Figure 4.. Induction of Ch25h in BMMs and BMDCs is JAK-dependent.

BMMs (A) and BMDCs (B) were treated with 0, 0.2, or 1.0 μM JAK inhibitor 1 (inh.) for 1 h and then stimulated with 25 μg/ml poly I:C, 1 μg/ml LPS, or 1000 units/ml IFN-β for 6 h. Transcription of Ch25h was measured by real-time RT-PCR, and the data were normalized to 18S rRNA levels and expressed in relative expression units. Bars represent the mean (sd) response from three mice/group. *P < 0.05; **P < 0.005, by Student's t test. (C) BMDCs treated with 0, 0.2, or 1.0 μM JAK inhibitor 1 for 1 h and then incubated for 3 h with PBS, 1000 units/ml IFN-β, 25 μg/ml poly (I:C), or 1 μg/ml LPS. Cells were harvested and processed for Western blotting and immunostaining for the presence of phospho-STAT1 (P-STAT1), STAT1, or β-actin.

Figure 5.. TLR- and IFN-induced Ch25h expression is STAT1-dependent.
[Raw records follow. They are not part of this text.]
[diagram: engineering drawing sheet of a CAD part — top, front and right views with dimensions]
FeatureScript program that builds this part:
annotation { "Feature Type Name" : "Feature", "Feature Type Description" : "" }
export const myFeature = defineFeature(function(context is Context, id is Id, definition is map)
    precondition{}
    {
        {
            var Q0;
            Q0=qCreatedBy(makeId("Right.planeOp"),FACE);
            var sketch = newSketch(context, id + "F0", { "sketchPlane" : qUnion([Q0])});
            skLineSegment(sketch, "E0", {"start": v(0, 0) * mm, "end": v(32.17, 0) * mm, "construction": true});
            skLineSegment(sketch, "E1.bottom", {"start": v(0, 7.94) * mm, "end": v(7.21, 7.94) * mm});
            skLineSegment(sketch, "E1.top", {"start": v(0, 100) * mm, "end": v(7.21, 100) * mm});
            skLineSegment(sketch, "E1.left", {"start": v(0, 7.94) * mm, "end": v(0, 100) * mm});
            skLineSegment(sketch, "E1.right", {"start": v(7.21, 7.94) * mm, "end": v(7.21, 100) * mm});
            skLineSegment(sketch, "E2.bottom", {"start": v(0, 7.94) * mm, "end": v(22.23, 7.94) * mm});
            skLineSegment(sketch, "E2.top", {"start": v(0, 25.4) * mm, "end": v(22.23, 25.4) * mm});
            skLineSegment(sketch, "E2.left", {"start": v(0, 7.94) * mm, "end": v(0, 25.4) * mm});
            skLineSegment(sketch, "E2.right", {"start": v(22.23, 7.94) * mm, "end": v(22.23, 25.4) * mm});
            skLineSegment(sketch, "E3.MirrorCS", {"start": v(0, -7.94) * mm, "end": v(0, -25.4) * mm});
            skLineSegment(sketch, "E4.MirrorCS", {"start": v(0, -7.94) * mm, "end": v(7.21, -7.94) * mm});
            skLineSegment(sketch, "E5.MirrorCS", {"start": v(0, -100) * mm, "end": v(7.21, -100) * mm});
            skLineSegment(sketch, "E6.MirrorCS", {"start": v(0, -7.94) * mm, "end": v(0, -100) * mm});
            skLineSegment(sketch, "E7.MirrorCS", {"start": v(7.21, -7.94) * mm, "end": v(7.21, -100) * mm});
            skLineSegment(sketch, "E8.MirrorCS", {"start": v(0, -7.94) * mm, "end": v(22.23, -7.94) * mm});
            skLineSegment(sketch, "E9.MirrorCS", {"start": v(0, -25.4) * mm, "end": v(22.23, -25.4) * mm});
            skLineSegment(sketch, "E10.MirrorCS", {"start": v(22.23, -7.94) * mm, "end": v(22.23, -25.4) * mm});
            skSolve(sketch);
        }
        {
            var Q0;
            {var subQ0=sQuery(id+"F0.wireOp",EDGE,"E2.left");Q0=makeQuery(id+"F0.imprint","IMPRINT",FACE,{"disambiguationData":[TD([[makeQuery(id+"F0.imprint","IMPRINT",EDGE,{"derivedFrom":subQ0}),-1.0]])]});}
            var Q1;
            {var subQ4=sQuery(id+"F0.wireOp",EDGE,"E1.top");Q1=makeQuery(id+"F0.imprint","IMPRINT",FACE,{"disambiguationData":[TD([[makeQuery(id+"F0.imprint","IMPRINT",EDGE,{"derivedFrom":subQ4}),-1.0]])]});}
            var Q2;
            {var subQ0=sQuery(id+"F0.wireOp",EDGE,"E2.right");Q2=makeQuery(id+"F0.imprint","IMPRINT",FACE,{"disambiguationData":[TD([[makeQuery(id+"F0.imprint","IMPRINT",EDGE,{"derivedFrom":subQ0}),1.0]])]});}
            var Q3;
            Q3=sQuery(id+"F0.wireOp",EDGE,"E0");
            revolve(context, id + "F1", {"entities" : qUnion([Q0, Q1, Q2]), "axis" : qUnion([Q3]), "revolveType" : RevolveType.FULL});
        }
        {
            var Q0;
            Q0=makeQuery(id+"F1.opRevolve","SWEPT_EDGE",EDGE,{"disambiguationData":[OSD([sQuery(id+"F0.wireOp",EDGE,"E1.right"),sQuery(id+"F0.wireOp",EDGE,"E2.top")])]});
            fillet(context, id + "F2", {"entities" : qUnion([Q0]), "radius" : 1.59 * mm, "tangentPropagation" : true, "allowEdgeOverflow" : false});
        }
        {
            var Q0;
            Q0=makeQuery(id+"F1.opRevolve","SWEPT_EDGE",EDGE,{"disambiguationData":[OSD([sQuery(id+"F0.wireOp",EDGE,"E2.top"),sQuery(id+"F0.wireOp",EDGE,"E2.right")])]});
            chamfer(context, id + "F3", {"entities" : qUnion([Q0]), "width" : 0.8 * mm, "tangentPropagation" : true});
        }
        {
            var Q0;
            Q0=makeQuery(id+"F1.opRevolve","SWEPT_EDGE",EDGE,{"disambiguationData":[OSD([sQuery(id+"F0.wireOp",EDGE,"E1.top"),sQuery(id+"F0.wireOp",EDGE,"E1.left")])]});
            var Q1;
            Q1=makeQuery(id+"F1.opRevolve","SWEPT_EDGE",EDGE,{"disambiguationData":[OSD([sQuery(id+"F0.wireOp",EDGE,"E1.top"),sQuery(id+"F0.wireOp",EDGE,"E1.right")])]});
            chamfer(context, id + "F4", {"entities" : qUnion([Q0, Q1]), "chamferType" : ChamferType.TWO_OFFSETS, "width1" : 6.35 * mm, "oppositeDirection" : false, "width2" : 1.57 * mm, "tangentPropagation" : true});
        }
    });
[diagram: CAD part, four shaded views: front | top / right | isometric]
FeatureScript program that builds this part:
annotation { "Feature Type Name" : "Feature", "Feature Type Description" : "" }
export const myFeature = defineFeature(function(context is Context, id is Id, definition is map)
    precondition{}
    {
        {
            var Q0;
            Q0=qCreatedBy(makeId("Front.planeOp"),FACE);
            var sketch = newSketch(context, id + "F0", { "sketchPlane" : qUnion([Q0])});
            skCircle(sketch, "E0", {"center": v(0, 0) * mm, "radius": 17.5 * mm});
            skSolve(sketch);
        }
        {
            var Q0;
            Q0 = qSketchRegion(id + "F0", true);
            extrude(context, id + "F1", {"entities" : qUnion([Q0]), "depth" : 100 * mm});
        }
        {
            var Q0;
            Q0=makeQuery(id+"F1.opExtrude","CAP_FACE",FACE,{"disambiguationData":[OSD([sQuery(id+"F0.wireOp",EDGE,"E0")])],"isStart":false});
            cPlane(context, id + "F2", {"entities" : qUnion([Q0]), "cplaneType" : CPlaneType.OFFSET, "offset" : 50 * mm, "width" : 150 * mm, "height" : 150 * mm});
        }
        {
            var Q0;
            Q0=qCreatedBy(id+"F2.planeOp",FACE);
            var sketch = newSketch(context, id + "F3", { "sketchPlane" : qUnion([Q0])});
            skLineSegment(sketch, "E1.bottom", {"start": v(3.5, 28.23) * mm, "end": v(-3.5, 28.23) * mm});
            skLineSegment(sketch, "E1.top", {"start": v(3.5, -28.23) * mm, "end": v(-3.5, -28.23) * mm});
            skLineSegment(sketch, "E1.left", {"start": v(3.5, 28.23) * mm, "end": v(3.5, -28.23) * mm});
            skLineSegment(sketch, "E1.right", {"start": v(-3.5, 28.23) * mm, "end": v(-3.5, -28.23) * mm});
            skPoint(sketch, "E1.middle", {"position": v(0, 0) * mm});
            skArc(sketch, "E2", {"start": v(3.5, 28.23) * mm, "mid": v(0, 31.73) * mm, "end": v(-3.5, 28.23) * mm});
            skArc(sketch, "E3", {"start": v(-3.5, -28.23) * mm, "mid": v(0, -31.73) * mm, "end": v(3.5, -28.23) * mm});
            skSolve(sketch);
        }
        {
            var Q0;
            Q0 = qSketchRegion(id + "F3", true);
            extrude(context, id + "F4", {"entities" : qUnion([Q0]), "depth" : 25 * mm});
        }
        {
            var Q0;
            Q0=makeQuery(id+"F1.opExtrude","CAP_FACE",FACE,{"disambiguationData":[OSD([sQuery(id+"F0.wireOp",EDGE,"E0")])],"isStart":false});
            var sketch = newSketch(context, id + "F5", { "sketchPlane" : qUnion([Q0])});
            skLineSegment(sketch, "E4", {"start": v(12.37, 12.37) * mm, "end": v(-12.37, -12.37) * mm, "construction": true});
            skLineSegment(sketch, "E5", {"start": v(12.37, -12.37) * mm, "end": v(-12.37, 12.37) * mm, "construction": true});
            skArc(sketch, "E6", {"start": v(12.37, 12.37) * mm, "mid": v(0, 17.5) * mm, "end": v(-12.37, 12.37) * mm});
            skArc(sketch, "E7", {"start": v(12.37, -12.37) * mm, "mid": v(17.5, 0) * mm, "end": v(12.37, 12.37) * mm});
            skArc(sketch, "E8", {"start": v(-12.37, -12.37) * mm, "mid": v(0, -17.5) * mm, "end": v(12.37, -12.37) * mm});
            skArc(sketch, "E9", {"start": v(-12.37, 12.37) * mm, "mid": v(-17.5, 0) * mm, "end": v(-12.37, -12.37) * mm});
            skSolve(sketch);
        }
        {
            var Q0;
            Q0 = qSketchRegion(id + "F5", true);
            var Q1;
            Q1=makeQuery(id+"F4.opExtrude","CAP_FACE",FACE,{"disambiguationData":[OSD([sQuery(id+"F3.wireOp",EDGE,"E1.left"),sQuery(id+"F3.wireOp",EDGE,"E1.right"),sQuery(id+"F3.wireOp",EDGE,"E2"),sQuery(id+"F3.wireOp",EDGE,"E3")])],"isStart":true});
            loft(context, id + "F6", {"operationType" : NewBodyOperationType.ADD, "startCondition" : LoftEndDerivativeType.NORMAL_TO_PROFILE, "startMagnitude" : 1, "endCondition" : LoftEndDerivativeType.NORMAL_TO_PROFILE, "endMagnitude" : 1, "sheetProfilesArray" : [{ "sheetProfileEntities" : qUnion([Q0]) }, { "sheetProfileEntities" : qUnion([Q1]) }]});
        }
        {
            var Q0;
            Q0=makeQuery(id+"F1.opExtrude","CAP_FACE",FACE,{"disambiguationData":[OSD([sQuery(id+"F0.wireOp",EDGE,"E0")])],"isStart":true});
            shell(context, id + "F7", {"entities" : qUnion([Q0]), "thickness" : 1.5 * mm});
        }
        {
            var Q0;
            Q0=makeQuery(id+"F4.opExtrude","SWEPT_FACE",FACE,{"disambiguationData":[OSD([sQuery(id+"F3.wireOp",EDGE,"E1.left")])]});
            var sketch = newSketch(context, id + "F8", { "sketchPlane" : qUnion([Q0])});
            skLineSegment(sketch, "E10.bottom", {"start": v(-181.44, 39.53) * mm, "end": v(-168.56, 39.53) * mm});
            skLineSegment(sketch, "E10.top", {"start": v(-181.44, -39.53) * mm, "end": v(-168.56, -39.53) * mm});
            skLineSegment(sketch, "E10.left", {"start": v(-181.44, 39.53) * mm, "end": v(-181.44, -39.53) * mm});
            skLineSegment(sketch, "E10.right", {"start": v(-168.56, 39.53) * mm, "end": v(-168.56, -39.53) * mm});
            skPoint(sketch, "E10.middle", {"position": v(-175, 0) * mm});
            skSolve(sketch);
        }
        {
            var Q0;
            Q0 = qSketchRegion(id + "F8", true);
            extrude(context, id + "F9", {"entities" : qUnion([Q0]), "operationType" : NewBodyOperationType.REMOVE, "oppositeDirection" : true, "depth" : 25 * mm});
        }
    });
BMDCs (A) and BMMs (B) cultured from 129 WT and stat1^−/− mice were stimulated with poly I:C, LPS, IFN-α, IFN-β, or IFN-γ for 6 h, and then, Ch25h transcription was measured by real-time RT-PCR. Bars represent the mean (sd) of the response from three mice/strain for each treatment after normalization to 18S rRNA levels. The differences in expression of Ch25h between 129 WT and stat1^−/− for BMMs and BMDCs for each treatment were statistically significant at P < 0.0001 (two-way ANOVA).

Figure 6.. Ch25h expression in mouse lung is stat1-dependent.

Naïve Balb/cJ WT and ifnar^−/− (A) and 129 WT and stat1^−/− (B) were challenged intratracheally with 90 μg poly I:C. Whole lungs as well as the CD11c⁺ and CD11c^– cells were isolated at 24 h post-exposure and processed for real-time PCR analysis of Ch25h transcription. Each bar represents the mean (sd) of the results from three animals normalized to 18S rRNA levels and presented as relative expression units. *P < 0.05; **P < 0.005; ***P < 0.0005, by Student's t test.